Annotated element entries

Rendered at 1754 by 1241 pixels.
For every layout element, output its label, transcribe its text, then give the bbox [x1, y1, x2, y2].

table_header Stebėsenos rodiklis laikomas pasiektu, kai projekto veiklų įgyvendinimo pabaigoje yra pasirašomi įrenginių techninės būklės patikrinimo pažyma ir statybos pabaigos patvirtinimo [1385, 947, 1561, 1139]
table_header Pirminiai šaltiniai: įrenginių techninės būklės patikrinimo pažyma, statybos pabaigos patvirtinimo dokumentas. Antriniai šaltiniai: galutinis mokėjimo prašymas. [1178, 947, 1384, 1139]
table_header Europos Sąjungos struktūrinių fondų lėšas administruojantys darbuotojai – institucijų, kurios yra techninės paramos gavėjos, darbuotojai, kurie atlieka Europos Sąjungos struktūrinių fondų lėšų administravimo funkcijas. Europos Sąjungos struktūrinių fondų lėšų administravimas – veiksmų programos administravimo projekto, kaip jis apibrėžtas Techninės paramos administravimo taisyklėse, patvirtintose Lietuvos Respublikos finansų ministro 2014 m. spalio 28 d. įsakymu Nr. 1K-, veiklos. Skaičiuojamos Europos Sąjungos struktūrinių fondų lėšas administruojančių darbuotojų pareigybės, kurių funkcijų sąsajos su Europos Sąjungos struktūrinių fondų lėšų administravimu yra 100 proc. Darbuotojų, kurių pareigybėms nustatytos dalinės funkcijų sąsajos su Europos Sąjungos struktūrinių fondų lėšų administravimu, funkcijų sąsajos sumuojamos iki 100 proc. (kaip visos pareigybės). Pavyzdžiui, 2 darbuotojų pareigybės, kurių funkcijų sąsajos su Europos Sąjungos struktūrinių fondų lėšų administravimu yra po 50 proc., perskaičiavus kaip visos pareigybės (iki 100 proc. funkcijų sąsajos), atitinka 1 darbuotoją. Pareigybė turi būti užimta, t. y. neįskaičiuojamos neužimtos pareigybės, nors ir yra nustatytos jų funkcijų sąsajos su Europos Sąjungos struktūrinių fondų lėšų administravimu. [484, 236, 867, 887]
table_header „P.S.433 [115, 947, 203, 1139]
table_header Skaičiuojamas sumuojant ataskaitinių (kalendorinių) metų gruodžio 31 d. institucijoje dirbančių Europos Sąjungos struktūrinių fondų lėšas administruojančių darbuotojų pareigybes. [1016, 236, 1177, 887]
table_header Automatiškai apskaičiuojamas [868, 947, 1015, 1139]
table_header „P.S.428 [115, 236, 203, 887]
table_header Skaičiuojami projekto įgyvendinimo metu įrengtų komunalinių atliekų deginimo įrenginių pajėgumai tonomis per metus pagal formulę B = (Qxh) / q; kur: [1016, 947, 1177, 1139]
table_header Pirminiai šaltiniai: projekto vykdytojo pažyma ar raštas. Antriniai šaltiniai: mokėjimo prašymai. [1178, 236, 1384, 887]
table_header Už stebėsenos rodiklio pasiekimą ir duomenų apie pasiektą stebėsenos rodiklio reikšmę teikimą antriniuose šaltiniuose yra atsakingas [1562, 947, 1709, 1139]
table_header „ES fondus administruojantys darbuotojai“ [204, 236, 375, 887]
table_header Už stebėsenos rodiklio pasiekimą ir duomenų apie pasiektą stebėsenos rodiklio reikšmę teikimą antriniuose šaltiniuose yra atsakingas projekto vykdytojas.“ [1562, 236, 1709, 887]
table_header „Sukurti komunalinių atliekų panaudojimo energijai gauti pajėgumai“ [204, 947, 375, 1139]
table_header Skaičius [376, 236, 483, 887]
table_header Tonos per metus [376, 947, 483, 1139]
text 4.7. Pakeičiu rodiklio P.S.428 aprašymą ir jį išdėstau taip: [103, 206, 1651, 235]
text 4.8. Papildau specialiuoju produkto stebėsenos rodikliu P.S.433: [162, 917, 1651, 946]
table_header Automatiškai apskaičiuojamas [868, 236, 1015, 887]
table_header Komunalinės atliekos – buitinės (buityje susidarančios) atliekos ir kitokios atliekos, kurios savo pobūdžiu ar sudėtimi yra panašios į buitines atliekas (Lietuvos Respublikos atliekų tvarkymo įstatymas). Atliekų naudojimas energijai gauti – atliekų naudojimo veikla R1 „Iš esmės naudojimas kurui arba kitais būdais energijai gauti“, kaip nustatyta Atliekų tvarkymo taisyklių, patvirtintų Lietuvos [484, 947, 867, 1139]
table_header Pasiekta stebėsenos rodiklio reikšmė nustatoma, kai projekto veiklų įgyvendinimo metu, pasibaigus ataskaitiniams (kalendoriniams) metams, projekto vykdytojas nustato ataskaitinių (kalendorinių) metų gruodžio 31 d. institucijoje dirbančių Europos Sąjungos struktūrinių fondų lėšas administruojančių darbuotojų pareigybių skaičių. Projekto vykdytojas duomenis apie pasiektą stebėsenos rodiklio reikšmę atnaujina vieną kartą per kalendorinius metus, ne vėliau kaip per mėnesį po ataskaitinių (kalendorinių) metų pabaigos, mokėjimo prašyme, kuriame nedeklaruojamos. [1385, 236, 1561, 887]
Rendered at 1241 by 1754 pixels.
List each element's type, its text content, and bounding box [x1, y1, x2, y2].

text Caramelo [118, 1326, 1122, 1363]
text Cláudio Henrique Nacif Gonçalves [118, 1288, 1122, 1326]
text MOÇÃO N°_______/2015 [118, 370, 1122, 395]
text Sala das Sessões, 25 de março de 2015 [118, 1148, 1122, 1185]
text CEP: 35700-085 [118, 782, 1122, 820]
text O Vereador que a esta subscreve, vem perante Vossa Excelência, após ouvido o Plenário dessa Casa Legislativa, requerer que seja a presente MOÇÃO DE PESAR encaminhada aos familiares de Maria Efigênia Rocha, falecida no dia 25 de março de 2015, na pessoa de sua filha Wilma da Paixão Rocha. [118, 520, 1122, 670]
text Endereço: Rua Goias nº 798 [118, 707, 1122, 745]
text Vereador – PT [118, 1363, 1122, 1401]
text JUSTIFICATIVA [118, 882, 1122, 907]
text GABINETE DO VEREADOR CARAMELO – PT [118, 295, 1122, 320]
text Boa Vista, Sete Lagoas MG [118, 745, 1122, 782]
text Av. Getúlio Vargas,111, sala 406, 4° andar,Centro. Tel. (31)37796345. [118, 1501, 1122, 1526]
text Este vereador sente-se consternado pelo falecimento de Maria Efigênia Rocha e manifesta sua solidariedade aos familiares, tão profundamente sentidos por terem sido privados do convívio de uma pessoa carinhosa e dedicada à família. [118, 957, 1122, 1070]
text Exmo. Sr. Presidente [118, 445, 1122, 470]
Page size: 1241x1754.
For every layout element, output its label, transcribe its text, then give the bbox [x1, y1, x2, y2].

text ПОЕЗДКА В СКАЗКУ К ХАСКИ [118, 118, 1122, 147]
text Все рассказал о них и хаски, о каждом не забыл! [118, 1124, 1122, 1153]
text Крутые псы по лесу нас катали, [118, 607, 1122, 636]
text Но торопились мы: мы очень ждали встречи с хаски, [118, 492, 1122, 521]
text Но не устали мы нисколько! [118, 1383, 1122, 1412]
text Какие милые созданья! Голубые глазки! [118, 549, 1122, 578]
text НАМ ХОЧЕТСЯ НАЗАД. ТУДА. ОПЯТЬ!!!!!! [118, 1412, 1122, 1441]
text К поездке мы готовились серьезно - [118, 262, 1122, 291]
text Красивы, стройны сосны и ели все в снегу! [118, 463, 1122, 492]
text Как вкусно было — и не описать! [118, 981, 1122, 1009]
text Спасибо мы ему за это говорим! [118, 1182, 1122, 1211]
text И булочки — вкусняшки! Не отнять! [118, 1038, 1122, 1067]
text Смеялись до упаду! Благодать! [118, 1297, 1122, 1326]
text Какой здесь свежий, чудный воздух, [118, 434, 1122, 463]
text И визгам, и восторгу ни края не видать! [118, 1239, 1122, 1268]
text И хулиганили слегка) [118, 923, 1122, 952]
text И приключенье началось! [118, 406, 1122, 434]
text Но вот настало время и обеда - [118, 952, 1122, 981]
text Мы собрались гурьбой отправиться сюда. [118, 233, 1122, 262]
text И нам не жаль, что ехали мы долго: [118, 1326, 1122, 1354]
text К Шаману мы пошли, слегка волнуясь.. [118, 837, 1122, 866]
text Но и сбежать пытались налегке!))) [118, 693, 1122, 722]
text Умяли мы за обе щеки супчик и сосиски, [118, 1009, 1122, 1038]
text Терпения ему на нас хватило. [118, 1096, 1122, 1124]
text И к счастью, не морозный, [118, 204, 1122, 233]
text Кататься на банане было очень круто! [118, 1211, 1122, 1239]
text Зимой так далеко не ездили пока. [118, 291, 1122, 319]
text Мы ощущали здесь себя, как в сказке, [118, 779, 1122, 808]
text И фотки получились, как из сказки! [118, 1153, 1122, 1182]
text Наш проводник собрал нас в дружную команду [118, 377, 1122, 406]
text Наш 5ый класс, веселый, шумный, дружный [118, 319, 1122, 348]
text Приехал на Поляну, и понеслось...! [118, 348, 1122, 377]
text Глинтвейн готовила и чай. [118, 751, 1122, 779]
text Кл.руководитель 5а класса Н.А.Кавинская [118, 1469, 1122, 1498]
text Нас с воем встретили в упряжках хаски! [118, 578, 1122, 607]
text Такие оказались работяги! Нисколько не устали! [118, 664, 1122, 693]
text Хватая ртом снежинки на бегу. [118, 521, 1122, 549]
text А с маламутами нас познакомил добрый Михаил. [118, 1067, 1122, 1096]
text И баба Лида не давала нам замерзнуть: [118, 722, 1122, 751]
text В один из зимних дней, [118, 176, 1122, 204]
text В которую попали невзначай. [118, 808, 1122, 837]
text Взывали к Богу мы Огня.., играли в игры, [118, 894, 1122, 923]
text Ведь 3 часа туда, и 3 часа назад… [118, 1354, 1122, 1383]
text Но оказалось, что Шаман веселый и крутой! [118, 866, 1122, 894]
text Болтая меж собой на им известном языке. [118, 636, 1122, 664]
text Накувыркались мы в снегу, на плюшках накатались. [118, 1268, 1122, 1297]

(Problem to work on) Begin at the line that contains "text Caramelo [118, 1326, 1122, 1363]" and stop after the line that contains "text Endereço: Rua". Write those lines again with "2015" swapped for "2016" wherever it occurs, keeping everything else unchanged.

(Reply to the exercise)
text Caramelo [118, 1326, 1122, 1363]
text Cláudio Henrique Nacif Gonçalves [118, 1288, 1122, 1326]
text MOÇÃO N°_______/2016 [118, 370, 1122, 395]
text Sala das Sessões, 25 de março de 2016 [118, 1148, 1122, 1185]
text CEP: 35700-085 [118, 782, 1122, 820]
text O Vereador que a esta subscreve, vem perante Vossa Excelência, após ouvido o Plenário dessa Casa Legislativa, requerer que seja a presente MOÇÃO DE PESAR encaminhada aos familiares de Maria Efigênia Rocha, falecida no dia 25 de março de 2016, na pessoa de sua filha Wilma da Paixão Rocha. [118, 520, 1122, 670]
text Endereço: Rua Goias nº 798 [118, 707, 1122, 745]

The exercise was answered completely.